• **What you need to do**
Continue the judgment excerpt on the Revenue's challenge to the Arrangement under the Insolvency Act 1986, starting right after its final sentence about Article 70.2.

• **Text**
By an application under section 6 of the Insolvency Act 1986 (“the Act”) dated the 14th April 2004 the Revenue applied for an order revoking or alternatively suspending the Arrangement on the grounds that the Arrangement unfairly prejudices the interests of the Revenue as a creditor and that there were material irregularities at or in relation to the creditors’ meeting, namely non-compliance with section 4(4)(a) of the Act. The complaint is that the non-preferential creditors will receive 100 pence in the pound whilst the Revenue who are preferential creditors will only receive 30 pence in the pound. By an order dated the 28th April 2004, it was ordered that the hearing of the application be expedited and the application came on before me for hearing on the 6th May 2004. I have expedited the preparation of this judgment.
The application raises questions of construction of section 6 and section 4(4)(a) of the Act on which I have received valuable assistance from both counsel.
FACTS
Under the Articles the League has an authorised share capital of 100 shares of 5 pence each and 72 of the shares have been issued to Member Clubs. Member Clubs and only Member Clubs may play in the League’s matches. Article 4 provides that the Board of the League may serve on a Member Club a notice requiring it to transfer its share to such persons as it shall specify at the price of 5 pence (a notice referred to in the Articles and the Policy as a notice of withdrawal of membership and which I shall refer to as a “Notice”). The conditions on which the Board may serve the Notice (include amongst other events) the presentation of a petition or an order made against the Member Club for an administration order or the making of a winding up order. Article 4.8 provides that the Board shall have power to give the Notice suspended for a period and to impose such conditions on the Member Club as it decides and to withdraw the notice if “Football Creditors” (as defined) are paid in full or payment in full is secured and any other conditions are satisfied. Article 55 provides that the League shall keep an account called “the Pool Account” into which the income of the League (including television income) is paid and out of which payments are to be made as thereafter specified to Member Clubs. Article 70.1 authorises the Board to impose penalties on a Member Club if it defaults in making any payment due to any of 14 specified persons who are referred to as “Football Creditors”. The specified persons include any full time employee or ex-employee of the Member Club to whom there are due arrears of remuneration and any other Member Club. Article 70.2 requires the Board to apply any sums standing to the credit of a Member Club which is in default in making such payments in discharging debts due to Football Creditors.

• **Dataset extract**
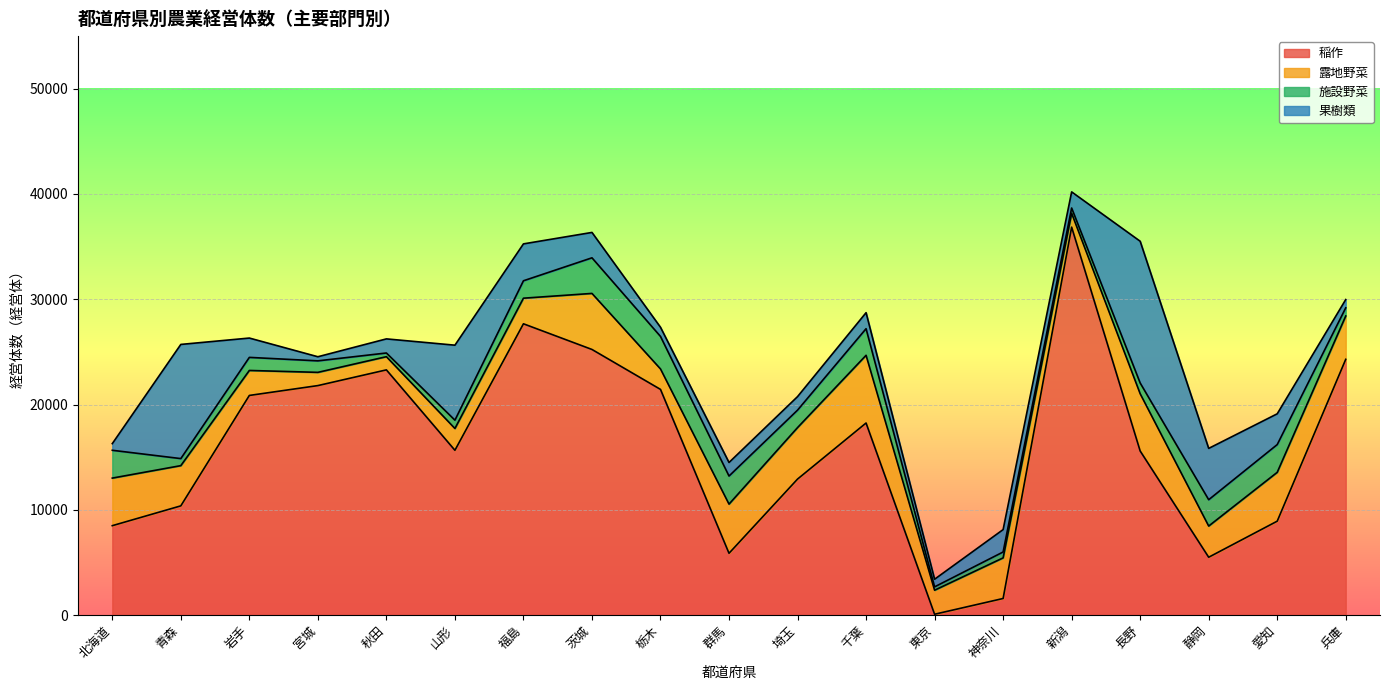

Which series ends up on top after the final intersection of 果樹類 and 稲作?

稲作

==

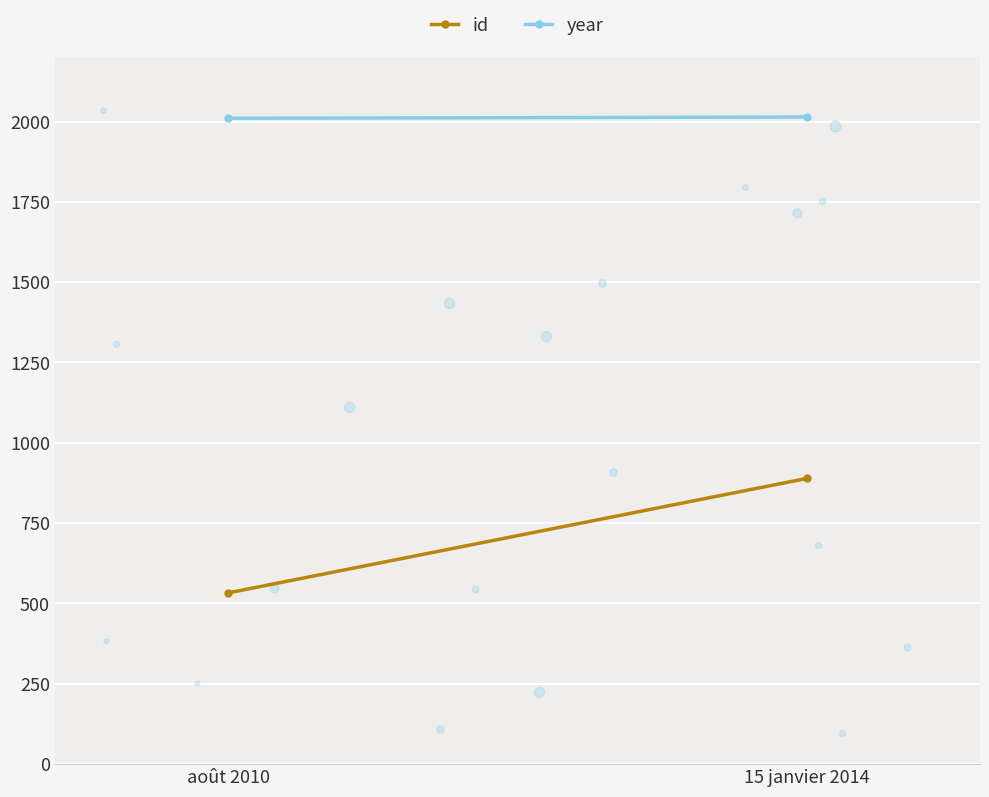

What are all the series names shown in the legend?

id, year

• **Exercise answer**
The Policy sets out the policy which it follows in cases of insolvency of Member Clubs. In paragraph 4 the League draws the distinction between Football Creditors and other creditors, and states the principle that it is not tenable to allow a club to remain a Member Club if Football Creditors are not paid in full, but that a less strict approach is adopted if other creditors are not paid. Paragraph 3 (so far as material) reads as follows:
“EXIT FROM INSOLVENCY PROCEEDINGS
3.1 The Board will only withdraw the notice of withdrawal of membership given to a Member Club if:
3.1.1. a Member Club has completed arrangements satisfactory to the Board for exit from the relevant insolvency proceedings; and
3.1.2. all Football Creditors (as defined in Article 70.1) are paid in full, or payment in full is secured to the satisfaction of the Board; and
3.1.3. all sums due to players or former players under the terms of their contracts are paid in full, or payment in full is secured to the satisfaction of the Board; and
3.1.4. all sums due to other clubs not included in the definition of Football Creditors in Article 70.1 are paid in full at the insistence of the Football Association, UEFA or FIFA; and
3.1.5. the Member Club (or the proposed new Member Club) provides projected trading and cash flow forecasts and confirmation of funding which indicate that it has sufficient resources to ensure that it can reasonably expect to complete its fixtures for (at least) the remainder of the Season and/or the following Season as appropriate; and
3.1.6. any further conditions (which the Board reserves the right to impose at any time as in its absolute discretion deems appropriate) have been satisfied
3.2 Where the exit from the relevant insolvency proceedings involves the transfer of assets and the business of the Member Club to a new or another company, the Board will only register that company as a Member of the Football League provided that it complies, performs, observes and satisfies any conditions imposed by the Board. Save for exceptional circumstances, those conditions to be imposed by the Board are set out in Appendix IIA.
3.3 The Notice of Withdrawal of Membership will take effect immediately and without further notice if a Member Club passes a resolution for its winding up or has a winding up order made in respect of it any suspension of the Notice of Withdrawal of Membership will immediately come to an end.
3.4 Any exit route from formal insolvency proceedings should demonstrate that either creditors will be paid in full, or that creditors have approved proposals that compromise their debts and allow for the payments set out in Clause 3.1 herein to be paid in full. The Board will generally consider a Company Voluntary Arrangement under the Insolvency Act 1986, or a Scheme of Arrangement under the Companies Acts to be acceptable exit routes. …”
Appendix IIA (so far as material) provides:
“Conditions Precedent to the Transfer of League Membership
Throughout these conditions the following definitions apply:
Football Debts
any amounts owed by [ ] Football Club Limited to those creditors listed in Article 70.1 of the Articles of Association of the League and any other creditors required to be paid in full by the Football Association….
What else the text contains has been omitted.